I saw an interview with the police chief of Miami last night. During this interview he said something like, ‘We used to go and shoot looters when things like this (disaster) happened, but I think we’ve gotten past that kind of thing now.’ HARHARHAR. In other words, ‘We are a civilized people. We value life over property. We have no word for ‘protecting property’ in our culture!’ It’s like some poorly written character on Star Trek talking down to the audience about how wrong it is to kill those who are merely stealing! Silly atomic age humans!

When you let a person do wrong and you let them get away with it, you invite them to do bigger wrongs. When cops fail to stop looters from looting you embolden the looters to commit worse crimes. From the looter’s point of view this is merely an intelligent and evil reaction to their new circumstances. If the cops can’t stop me from stealing, they probably can’t stop me from stealing guns. If they can’t stop me from stealing guns, how can they stop me from killing someone? Or shooting at a rescue chopper for kicks?

Not only do you invite a specific criminal to escalate their own behavior, but you invite others to learn from the criminal’s actions and modify their own behavior.
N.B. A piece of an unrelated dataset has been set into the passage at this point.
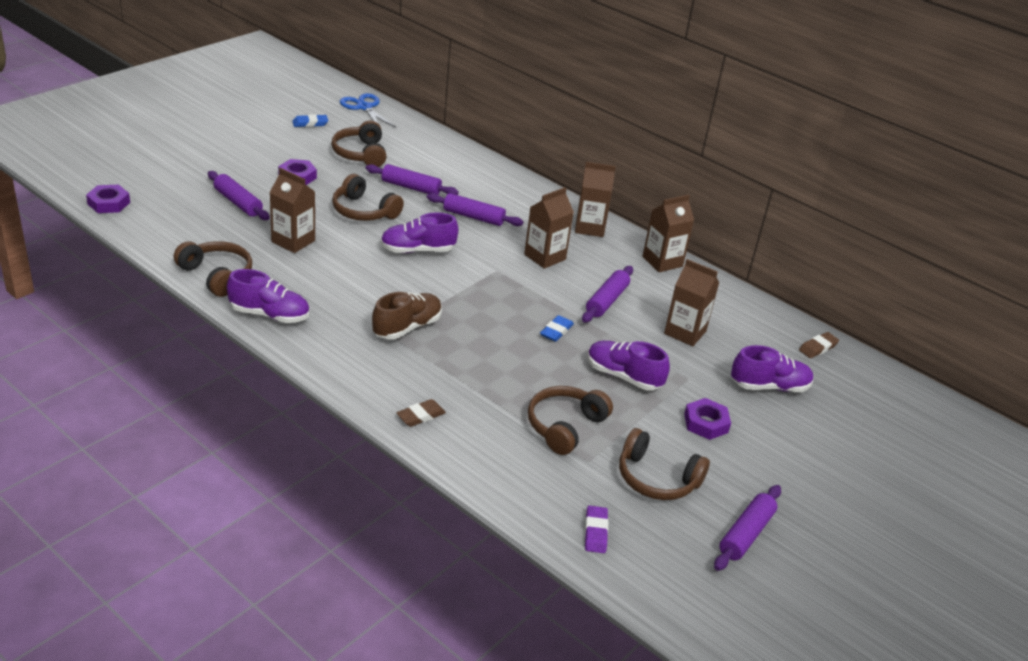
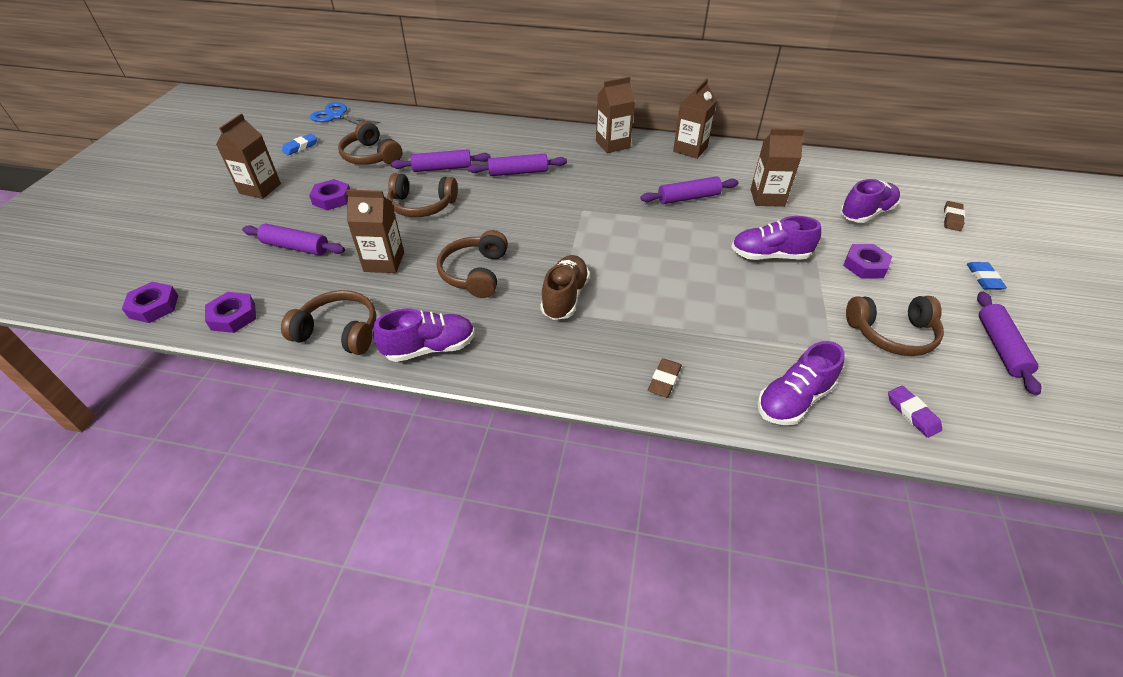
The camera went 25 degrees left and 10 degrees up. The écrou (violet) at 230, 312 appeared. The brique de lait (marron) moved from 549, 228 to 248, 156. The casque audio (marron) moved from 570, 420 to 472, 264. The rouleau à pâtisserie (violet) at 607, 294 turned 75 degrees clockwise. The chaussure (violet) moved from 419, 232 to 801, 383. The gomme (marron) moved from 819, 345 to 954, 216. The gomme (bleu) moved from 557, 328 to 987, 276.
This escalation is the direct opposite of deterrence.

Would looters, bandits and gunmen have been deterred by an initial spate of killings by police? I like to think so; it seems difficult to believe the current situation could be worse. Was this even an option for the outnumbered and uncoordinated police? Unknown, but I’ve read of incidents on both sides of that coin. When confronted by evil, inaction is most often the worst policy.

Instead of prevention (i.e. killing looters) now we must face the cure stopping rescue procedures while thousands of National Guard units are mobilized to retake Post Apocalypse New Orleans.

Oh, a last somewhat related point: place your bets on when the international community and/or the U.N. will come to the United States aid with food, shelter, money and other aid. Any time now… Any time… HARHARHAR!